As I predicted, the Republican establishment is busy fighting the party's future as friendly to the liberty-minded. Despite the fact that rational minds have pegged the GOP's 2012 electoral embarrassment on the Republican Party's anachronistic social conservatism, the establishment is calling for an even greater shift to the right, the "right"--according to them--the domain of big-spending Bush-Era "compassionate conservative" morality legislators and wealth "redistributioners". (Remember Medicare Part D and the expansion of the ETIC? Those were the brainchildren of "compassionate conservative" Republicans.)
Rick "sex should only be for procreation" Santorum recently penned an editorial incorrectly contributing the GOP's poor performance in campaign 2012 to a "lack of message". According to Santorum, if Republicans could only convince the electorate that they "care", they would win elections.

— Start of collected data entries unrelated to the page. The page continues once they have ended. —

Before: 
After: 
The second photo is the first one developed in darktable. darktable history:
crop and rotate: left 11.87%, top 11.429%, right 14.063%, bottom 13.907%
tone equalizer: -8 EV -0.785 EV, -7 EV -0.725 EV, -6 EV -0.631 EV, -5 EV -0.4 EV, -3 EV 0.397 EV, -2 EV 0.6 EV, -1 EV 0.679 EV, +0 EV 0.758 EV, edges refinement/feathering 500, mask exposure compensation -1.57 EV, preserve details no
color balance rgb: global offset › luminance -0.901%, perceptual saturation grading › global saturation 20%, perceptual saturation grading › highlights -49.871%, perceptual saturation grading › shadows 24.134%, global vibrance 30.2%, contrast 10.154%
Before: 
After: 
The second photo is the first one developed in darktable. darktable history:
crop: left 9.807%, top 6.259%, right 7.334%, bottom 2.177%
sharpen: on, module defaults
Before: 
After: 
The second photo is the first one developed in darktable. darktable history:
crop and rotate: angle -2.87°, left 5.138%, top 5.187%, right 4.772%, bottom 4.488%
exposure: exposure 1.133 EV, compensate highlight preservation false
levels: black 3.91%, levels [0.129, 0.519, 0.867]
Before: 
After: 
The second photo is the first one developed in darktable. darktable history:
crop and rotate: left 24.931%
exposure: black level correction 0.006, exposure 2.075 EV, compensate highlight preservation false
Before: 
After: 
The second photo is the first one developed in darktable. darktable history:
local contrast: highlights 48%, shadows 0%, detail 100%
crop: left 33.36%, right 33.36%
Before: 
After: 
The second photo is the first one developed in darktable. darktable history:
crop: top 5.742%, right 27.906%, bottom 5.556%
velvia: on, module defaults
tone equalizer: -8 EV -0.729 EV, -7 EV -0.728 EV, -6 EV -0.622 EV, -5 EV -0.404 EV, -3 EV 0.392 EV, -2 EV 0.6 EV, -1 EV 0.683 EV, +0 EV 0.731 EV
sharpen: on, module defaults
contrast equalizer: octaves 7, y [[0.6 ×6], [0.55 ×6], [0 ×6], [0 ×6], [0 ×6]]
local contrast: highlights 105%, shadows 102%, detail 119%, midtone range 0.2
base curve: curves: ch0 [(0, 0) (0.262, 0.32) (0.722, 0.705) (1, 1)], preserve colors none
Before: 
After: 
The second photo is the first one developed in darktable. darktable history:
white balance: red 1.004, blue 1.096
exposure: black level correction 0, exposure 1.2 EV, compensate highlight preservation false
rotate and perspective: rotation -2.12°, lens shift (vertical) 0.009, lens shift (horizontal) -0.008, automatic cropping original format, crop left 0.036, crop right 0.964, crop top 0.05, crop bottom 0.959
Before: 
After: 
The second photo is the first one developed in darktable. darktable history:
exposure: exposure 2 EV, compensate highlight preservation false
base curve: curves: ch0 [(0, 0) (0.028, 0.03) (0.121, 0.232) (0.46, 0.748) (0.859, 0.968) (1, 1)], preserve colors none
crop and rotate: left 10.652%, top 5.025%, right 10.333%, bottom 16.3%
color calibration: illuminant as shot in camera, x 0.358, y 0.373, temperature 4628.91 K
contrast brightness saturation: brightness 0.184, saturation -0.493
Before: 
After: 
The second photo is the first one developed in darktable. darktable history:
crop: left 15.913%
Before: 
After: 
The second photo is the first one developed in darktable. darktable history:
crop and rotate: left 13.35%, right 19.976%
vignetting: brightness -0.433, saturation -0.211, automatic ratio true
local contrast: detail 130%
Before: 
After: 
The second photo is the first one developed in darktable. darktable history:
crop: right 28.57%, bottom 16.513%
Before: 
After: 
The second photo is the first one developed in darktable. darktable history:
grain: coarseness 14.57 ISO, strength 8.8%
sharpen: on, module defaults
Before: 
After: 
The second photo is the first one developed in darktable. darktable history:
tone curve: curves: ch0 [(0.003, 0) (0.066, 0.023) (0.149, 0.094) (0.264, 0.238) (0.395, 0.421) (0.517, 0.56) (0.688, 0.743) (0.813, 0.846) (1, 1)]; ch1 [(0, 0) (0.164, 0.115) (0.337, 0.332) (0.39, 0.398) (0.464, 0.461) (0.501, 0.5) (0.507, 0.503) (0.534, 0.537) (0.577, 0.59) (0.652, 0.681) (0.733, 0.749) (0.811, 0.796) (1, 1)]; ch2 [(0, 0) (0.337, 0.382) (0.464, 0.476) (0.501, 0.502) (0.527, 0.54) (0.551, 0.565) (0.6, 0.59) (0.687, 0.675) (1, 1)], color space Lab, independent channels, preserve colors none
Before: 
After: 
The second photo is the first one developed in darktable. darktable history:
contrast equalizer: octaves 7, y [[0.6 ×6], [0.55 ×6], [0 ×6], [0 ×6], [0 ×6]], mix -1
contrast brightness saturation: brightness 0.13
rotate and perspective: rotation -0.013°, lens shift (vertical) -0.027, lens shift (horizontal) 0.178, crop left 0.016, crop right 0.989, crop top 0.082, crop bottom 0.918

Only a fool would believe that modern Americans would warm up to a party that "cares" so much about them that it seeks to seize even more wealth from the productive economy, usurp more civil liberties, and further violate the 10th Amendment in order to condition behavior. Younger whites certainly don't bigger government telling them how to live, and apparently Santorum missed the memo that American Hispanics are becoming more secular.
Santorum's editorial was ridiculous, but The Week's Matt K. Lewis takes the taco for being obtuse. In his recent editorial on the future of the GOP, Lewis actually called for Bush-era "compassionate conservatism" by name. Apparently, Lewis isn't aware that attempting to sell an idea by citing one of the most unpopular presidents in history, George W. Bush (who still gets negative approval ratings), probably isn't the best idea.